Art by Rachel St. Louis
Daisy for Hannah Jane
I held my breath when I looked in the direction of Mrs. Jamison’s perusal. I wanted to know what the big deal was when I heard two people whispering to each other rapidly. Straining my ears, I tried to hear where it was coming from. I couldn’t.
Everyone else was looking to the carriage rather ominously. Finally, someone — tall, dignified but awkward — stepped cautiously out of the carriage. He strode to where I was standing, eyes down. He looked like Jamison, but from what I could see, his face was covered by his hat. I spotted only his chin, which had a dusting of stubble. So unlike Jamison, but who else could it be?
I clasped my hands together primly, my heart beating like a tiger breaking out of its cage. Jamison was playing a game with me. This was the kind of thing he would do. Is he going to propose?! Oh, Jesus, help me if he does! Anxiously excited, I waited for him to scuff his way to the steps. He removed his hat and looked me dead in the eye.
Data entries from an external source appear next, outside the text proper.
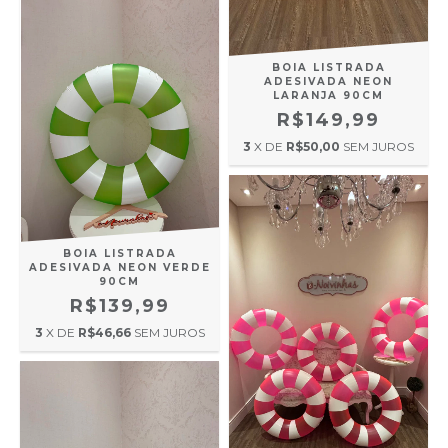
BOIA LISTRADA
ADESIVADA NEON
LARANJA 90CM
R$149,99
3
X DE
R$50,00
SEM JUROS
BOIA LISTRADA
ADESIVADA NEON VERDE
90CM
R$139,99
3
X DE
R$46,66
SEM JUROS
“Lordy!” Harriet gasped, reaching for her husband’s arm and clutching it. “I… I thought… I thought,” she stuttered, looking up into her husband’s face for some reassurance. Instead, Caleb elbowed her lightly and put a finger to his lips. Harriet went silent.
“Excuse me, miss. You Hannah Jane?” His voice was raspy and cold. Like his eyes,just a shade lighter than Raymie’s had been. That’s odd. But still, this encounter was certainly odd.
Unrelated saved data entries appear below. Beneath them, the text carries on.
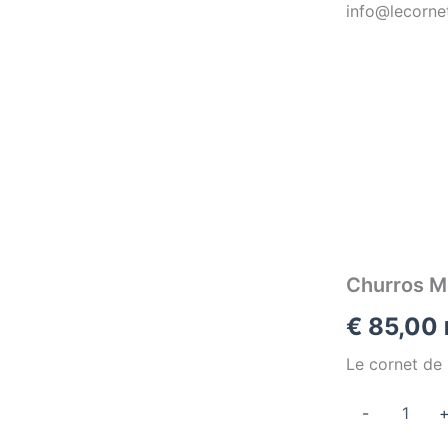
info@lecorne
Churros M
€
85,00
Le cornet de
quantité
-
de
Churros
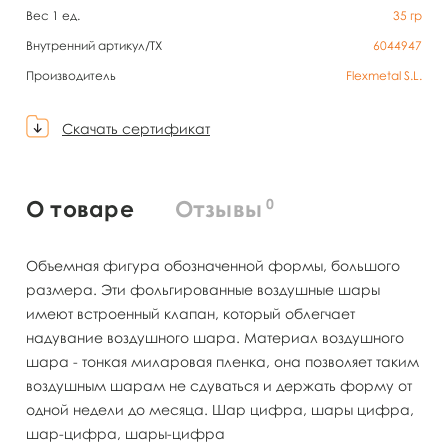
Вес 1 ед.
35
гр
Внутренний артикул/TX
6044947
Производитель
Flexmetal S.L.
Скачать сертификат
0
О товаре
Отзывы
Объемная фигура обозначенной формы, большого
размера. Эти фольгированные воздушные шары
имеют встроенный клапан, который облегчает
надувание воздушного шара. Материал воздушного
шара - тонкая миларовая пленка, она позволяет таким
воздушным шарам не сдуваться и держать форму от
одной недели до месяца. Шар цифра, шары цифра,
шар-цифра, шары-цифра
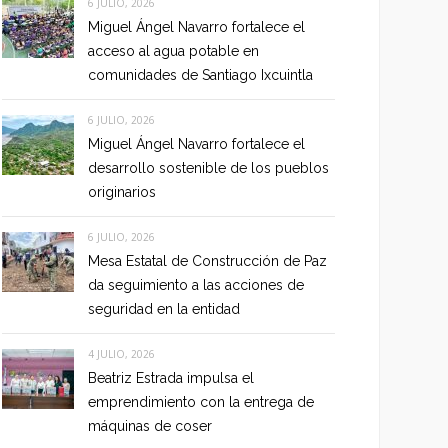
6 JULIO, 2026
Miguel Ángel Navarro fortalece el
acceso al agua potable en
comunidades de Santiago Ixcuintla
6 JULIO, 2026
Miguel Ángel Navarro fortalece el
desarrollo sostenible de los pueblos
originarios
6 JULIO, 2026
Mesa Estatal de Construcción de Paz
da seguimiento a las acciones de
seguridad en la entidad
4 JULIO, 2026
Beatriz Estrada impulsa el
emprendimiento con la entrega de
máquinas de coser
“Yes, sir, I am.” I felt as if my existence was melting away. This was so unreal.
“Charles,” he grunted, sticking his hand out. It was worn, probably from manual labor of some sort, and obviously unwashed. He stepped around the outskirts of eye contact, embarrassed somehow.
“P-pleased to meet you, sir.” I took his hand and we shook. Firmly.
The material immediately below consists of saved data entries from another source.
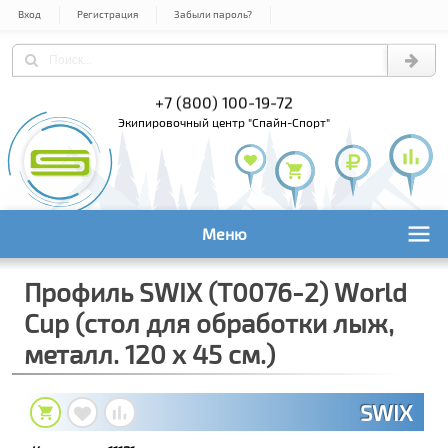
Вход
Регистрация
Забыли пароль?
) 978-61-54
+7 (800) 100-19-72
+7 (495) 1
экипировочный центр "Спайн-Спорт"
Меню
Профиль SWIX (T0076-2) World
Cup (стол для обработки лыж,
металл. 120 x 45 см.)
SWIX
“Gunna say you didn’t sound pleased ta meet me.” He produced a makeshift smile that started near his ear and ending halfway across his mouth. “But yer hand’s strong nuff. So I reckon you wanna know more ‘bout me, eh?” His dimples were so huge.
“Yes, sir,” I answered, my voice unsteady.
He just grinned harder and I looked at the carriage pointedly. “Did Mr. Jamison bring you here?”
He followed my gaze. “Mr. Jamison?”
“Yes. That’s his carriage.” My blood was burning veins and arteries alike, due to the speed it was traveling at.
“Oh, ya mean the younger ‘un,” he chuckled heftily.
“You knew his father?”
“Quite well, missy, quite well. ‘E’s standing right in front of ya.”
I grabbed the doorframe. Everyone gasped with me.
After a few moments, I spoke. “I bet you were in the prison. The cell a few doors down from… your son.”
“How could you let this happen?”
He smiled tenderly this time. “I bet you’re asking God the same thang, lassie.”
I couldn’t speak. Emotion overwhelmed me like a tidal wave.
“I’ve ‘pologized to my wife too. And to my son. My living son.” His voice cracked when he added, “And I’m sorrier than life and death for whut’s happened to you and to our fam’ly. I was a fool.”
“Don’t worry about anything,” I said without thinking, “but tell God everything, giving Him thanks for everything else in your life. He will give you unwavering peace.”
“Couldn’t’ve said it better myself,” Caleb said loudly.
I looked to Mrs. Chauldings. For a fatally ill woman, she looked…
“You are welcome in our home, Mr. Jamison.”
“Thankee,” he sobbed. His tears ran over the desert that mapped out his face.
I found a hanky Jamison had given me awhile ago and gave it to his father. “I forgive you.”
He smiled and I thought I could see Raymie smiling back. “There ain’t a greater sound in the world.”